ACTEURS, ACTRICES ET CHANSONS BIDES

En chanson, personne n’est à l’abri d’un bide, pas même les grandes stars du grand écran. Jeanne Moreau, Catherine Deneuve, Alain Delon, Isabelle Adjani, Brigitte Bardot, Sandrine Kiberlain, Richard Berry, Daniel Auteuil … la liste serait longue s’il fallait citer tous ceux qui ont tenté l’aventure. Depuis que la télévision a apporté sa part d’ombre au cinéma et que les stars ont été obligées de trouver d’autres moyens pour redorer leur image et leur popularité, la chanson est devenue le miroir aux alouettes, un allié de circonstance qui se transforme hélas le plus souvent en ennemi redoutable !


QUAND LES CHANSONS BIDES S’EXPLIQUENT…

S’ils brillent déjà sur les écrans, les acteurs et actrices osent parfois se lancer dans la chanson dans l’espoir caché d’un nouveau rayonnement médiatique… Enfin, c’est ce qu’ils se disent, car si chanter rime parfois avec plaisir, c'est également un métier avec ses propres exigences. Ce n’est pas qu’une affaire de promotion et de business. Des vedettes de cinéma qui chantent, cela ne répond certainement pas à une demande du public, mais bel et bien à un caprice de star souhaitant se faire plaisir ! Il n’est pas exagéré de dire qu’entre un filet de voix à peine audible et un chant à la limite de la justesse, la chanson française mérite mieux que ça !

Derrière des excuses toutes trouvées du genre : « J’ai rencontré un compositeur ou un auteur génial. C’était super, je me suis glissé dans ses mots, dans sa musique. » ou encore « J’ai eu de la chance, Goldman a bien voulu m’écrire quelques chansons et je n’ai pas pu résister. », et en jouant de leur charme, les vedettes de l'écran appliquent d’une certaine façon les recettes qu’elles connaissent bien, celles du cinéma ou de la télévision, en misant sur un clip promotionnel plutôt flatteur suivi de quelques passages télévisés.

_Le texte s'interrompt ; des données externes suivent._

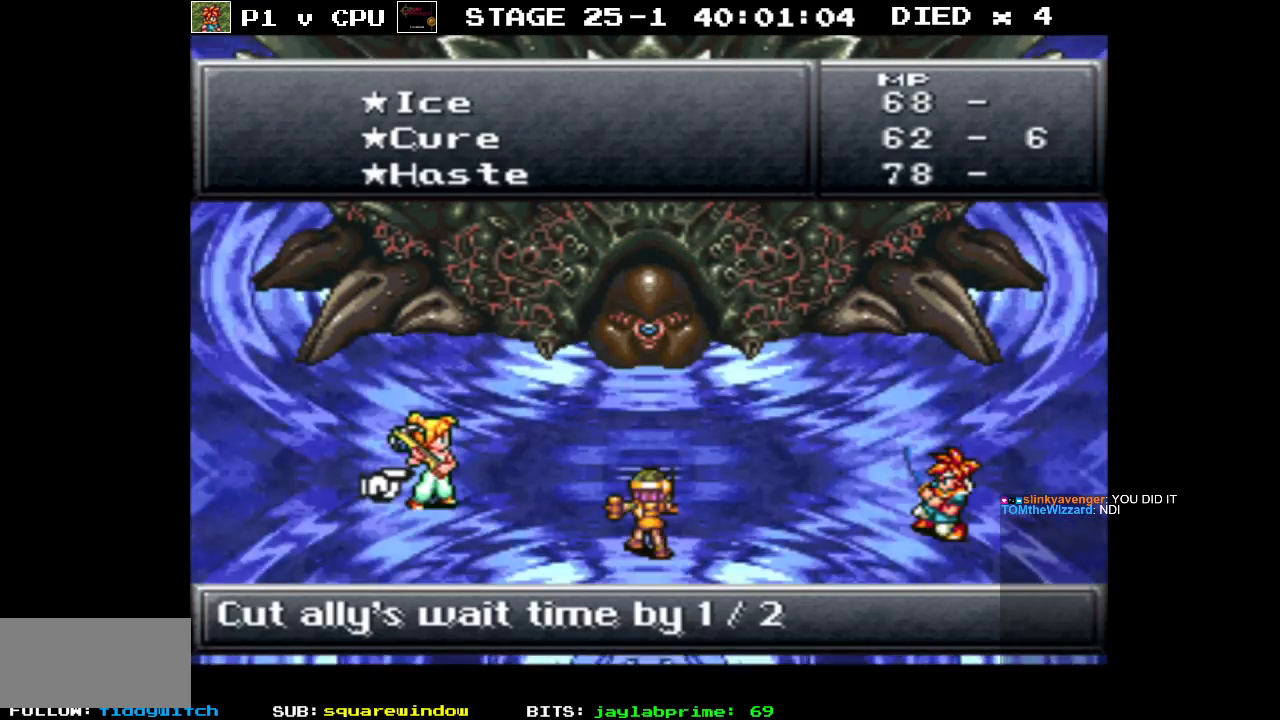
{"buttons": [], "events": []}
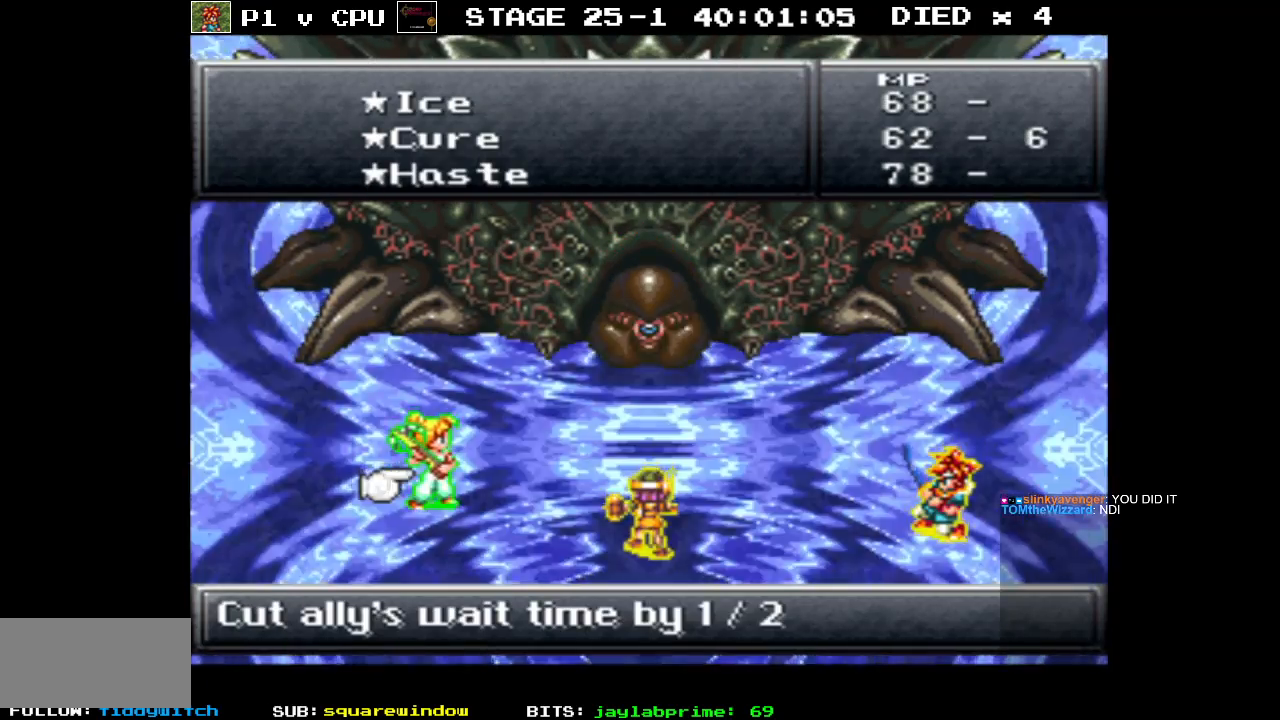
{"buttons": [], "events": []}
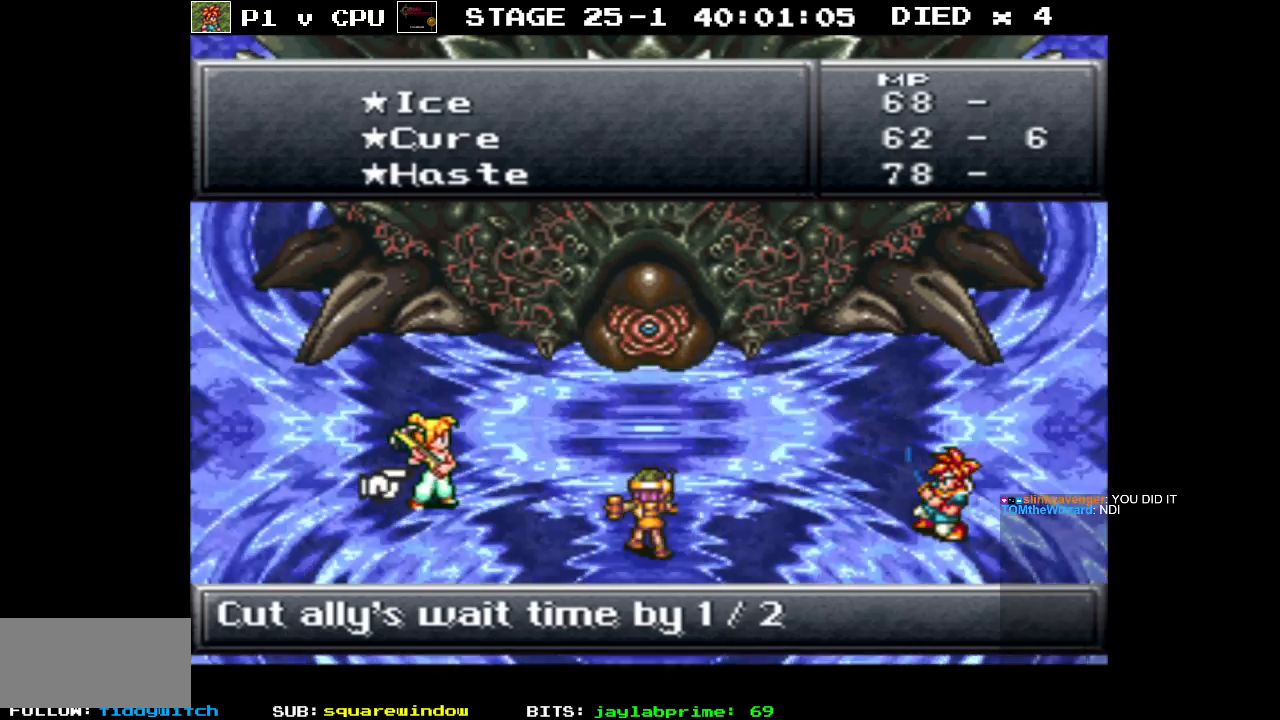
{"buttons": [], "events": []}
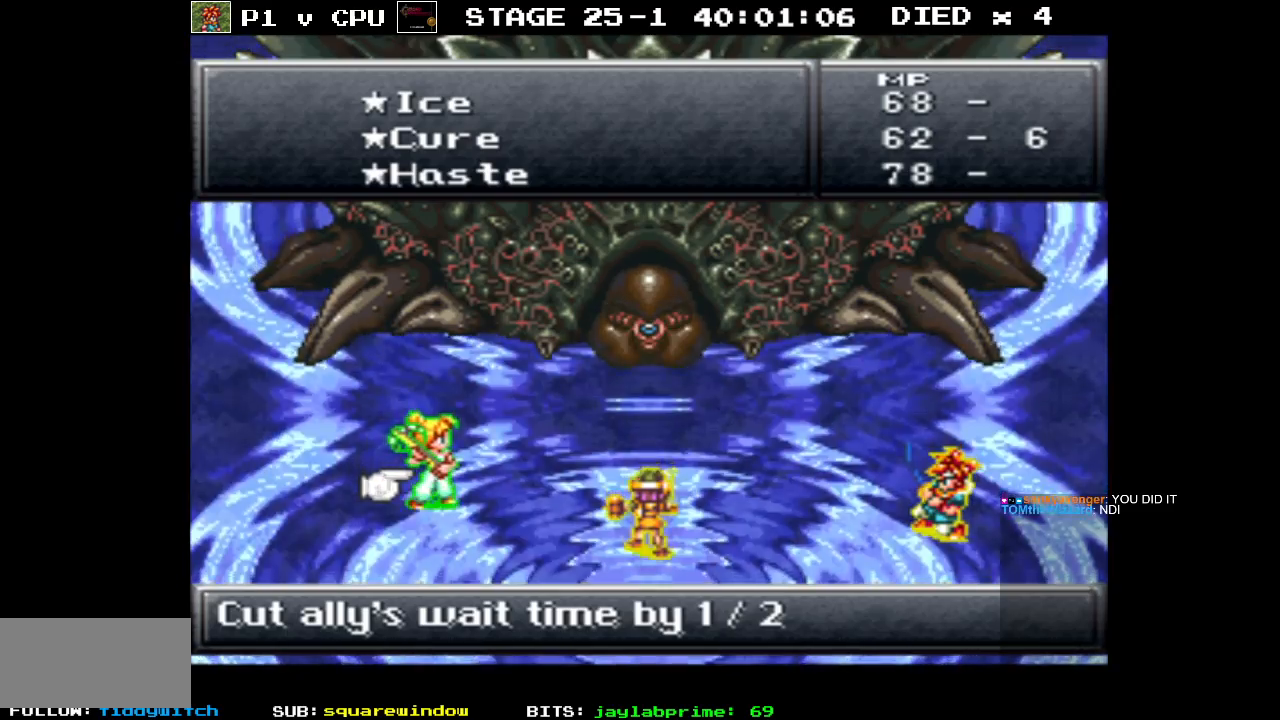
{"buttons": ["DPAD_RIGHT"], "events": [[233, "DPAD_RIGHT", "down"], [300, "DPAD_RIGHT", "up"], [400, "DPAD_RIGHT", "down"]]}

Artistiquement, les projets sont tantôt intimistes, tantôt prétentieux où au contraire désinvoltes, parfois même non dénué d’un certain humour. L’encadrement professionnel est souvent là et la production sonore à la hauteur. Alors pourquoi diable existe-t-il autant d’échecs ?

Si la chanson bide n’est pas une denrée rare, chez les acteurs, elle s’explique fréquemment par l’image renvoyée : une esthétique cinématographique trop appuyée, un contenu musical manquant d’originalité, des paroles trop lisses, trop convenues. D’autre part, en France, contrairement à d’autres pays, les artistes ont du mal à exister en dehors de l’image qu’ils se sont construites. Les comédiens n’y échappent pas. Relayés par les médias, affublés d’étiquettes et placés dans les cases préformatées du star-system, de nombreuses vedettes de cinéma existent et ne survivent de façon pérenne qu’à travers les prisons « dorées » de la com.


Tout à l’air si facile !

Avec son ego généralement surdimensionné, la star de l'écran doit tout faire pour exister médiatiquement. Le domaine artistique étant une grande famille et la célébrité offrant quelques avantages non négligeables, il n'est pas rare d’avoir quelques « amis » dans le domaine musical prêt à vous rendre service... Il ou elle aime la musique, assiste à des concerts, fait son premier galop d’essai aux « Enfoirés » ou devient « l’invité surprise » lors d'un concert d’une grande vedette de la chanson française... Le tour est joué ! Tout concorde pour que le passage à la chanson semble normal, sans difficulté particulière. Tout a l’air si facile ! Sauf qu'une chanson doit faire rêver ou vous distraire dès les premières secondes, en un instant ou presque, et que son succès est rarement dû à une question d’image, de plastique ou de notoriété, aussi justifiée soit-elle (la chanson Tout changer interprétée par Mimi Mathy, actrice populaire auprès des téléspectateurs avec la série Joséphine, ange gardien est le parfait exemple de ce qu’il ne faut pas faire).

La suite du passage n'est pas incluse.